Previous experiments have established that stereocilia lacking either myosin XVa or whirlin are abnormally short, indicating that the two proteins must be somehow involved in stereocilia growth. Also, researchers have shown that the two proteins cluster in abundant numbers at the tips of normal stereocilia. However, neither protein appears to have the ability to regulate actin bundle lengths, so they were unlikely candidates to be the ones responsible for determining stereocilia length.

Dr. Kachar and his colleagues turned to another protein—Eps8—that was known from earlier studies to regulate actin bundle growth in other kinds of cells. "No one had thought about looking at this protein in hair cells,"says Dr. Kachar, "but a group in Italy that had been involved in characterizing its function contacted us about Eps8, so we thought it was worth a try to see if we could find Eps8 in stereocilia.”

In collaboration with researchers at The FIRC Institute of Molecular Oncology Foundation and the Universita degli Studi di Milano in Milan, Italy, they were able to show that, sure enough, Eps8 localized at the tips of stereocilia. Even more interesting, it was present in amounts that were proportional to the length of each stereocilium—there was more of it in long ones and less of it in short ones. Further experimentation established that hair cells from mice that lacked Eps8 have very short stereocilia. This made it clear that Eps8 was regulating the lengths of stereocilia.

A series of experiments using immunofluroescence markers to make the proteins visible showed striking similarities in the localization of Eps8, myosin XVa, and whirlin in stereocilia tips, as well as the shortening of stereocilia when the proteins were absent. Notable was that without myosin XVa, Eps8 could not be found in the stereocilia tips. However, if whirlin was absent, Eps8 could be found, but only in smaller amounts. This gave Dr. Kachar and his colleagues enough information to hypothesize how the three proteins might interact to regulate actin bundle elongation and therefore the length of stereocilia.

According to Dr. Kachar, myosin XVa, Eps8, and whirlin are part of a system of regulated protein assembly. "Myosin XVa is the motor element that transports Eps8 and whirlin to the tips,"he says. "Eps8 is the actin-regulating element that determines stereocilia length, and whirlin has scaffolding properties that help accumulate this complex at the tips."

In a mouse model, the researchers have already shown that mice without Eps8 are deaf. It is likely that the absence of Eps8 in humans could also cause loss of hearing. Next they'll be looking at the molecular details involved in exactly how Eps8 regulates stereocilia length. Dr.

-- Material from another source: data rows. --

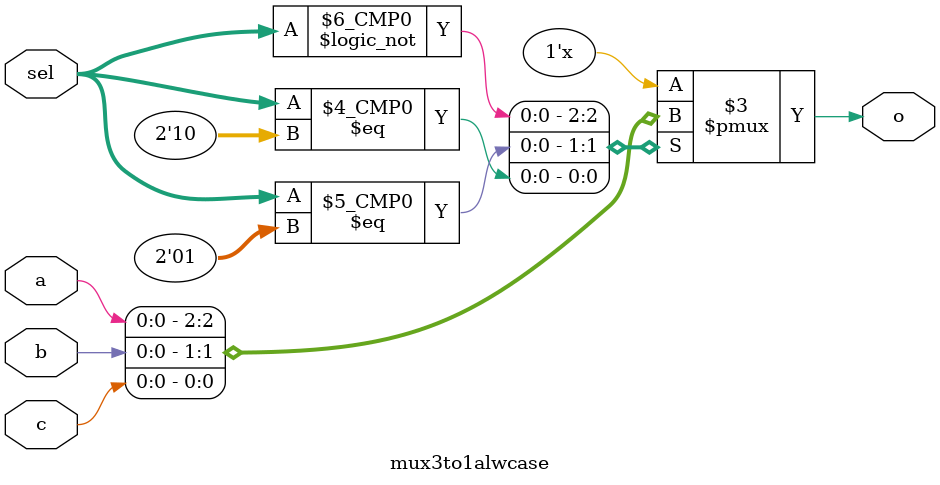
<source format=v>

module mux3to1alwcase(input wire a,input wire b,input wire c,input wire[1:0] sel,output reg o);   // initialised the module and declared the inputs and outputs 

always @(*) // initialised always  
begin 
case (sel)   // using case in always to give output its value
2'b00 : o = a;
2'b01 : o = b;
2'b10 : o = c;
2'b11 : o = 1'bx;
endcase
end 
endmodule   //ending module
</source>
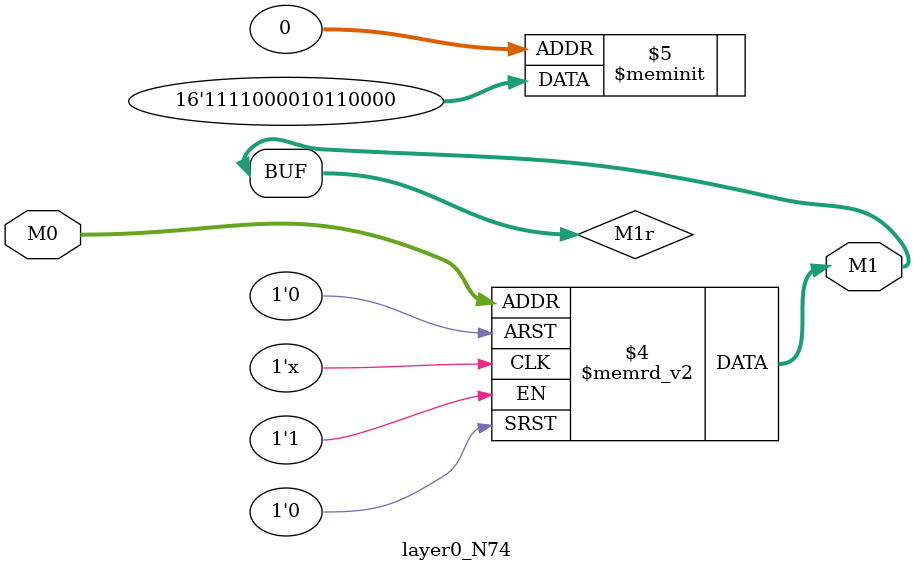
<source format=v>
module layer0_N74 ( input [2:0] M0, output [1:0] M1 );

	(*rom_style = "distributed" *) reg [1:0] M1r;
	assign M1 = M1r;
	always @ (M0) begin
		case (M0)
			3'b000: M1r = 2'b00;
			3'b100: M1r = 2'b00;
			3'b010: M1r = 2'b11;
			3'b110: M1r = 2'b11;
			3'b001: M1r = 2'b00;
			3'b101: M1r = 2'b00;
			3'b011: M1r = 2'b10;
			3'b111: M1r = 2'b11;

		endcase
	end
endmodule

</source>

Manor says that Eps8 has several regulatory domains—areas of the protein that contain actin-controlling activities. "One domain caps filaments,"he explains, "which would normally be expected to shorten actin filaments. Another domain crosslinks filaments, which could be one way of stabilizing and elongating actin bundles. It will be interesting to see how the cell uses a specific molecule with seemingly contradictory activities to so dramatically regulate the length of an actin protrusion.”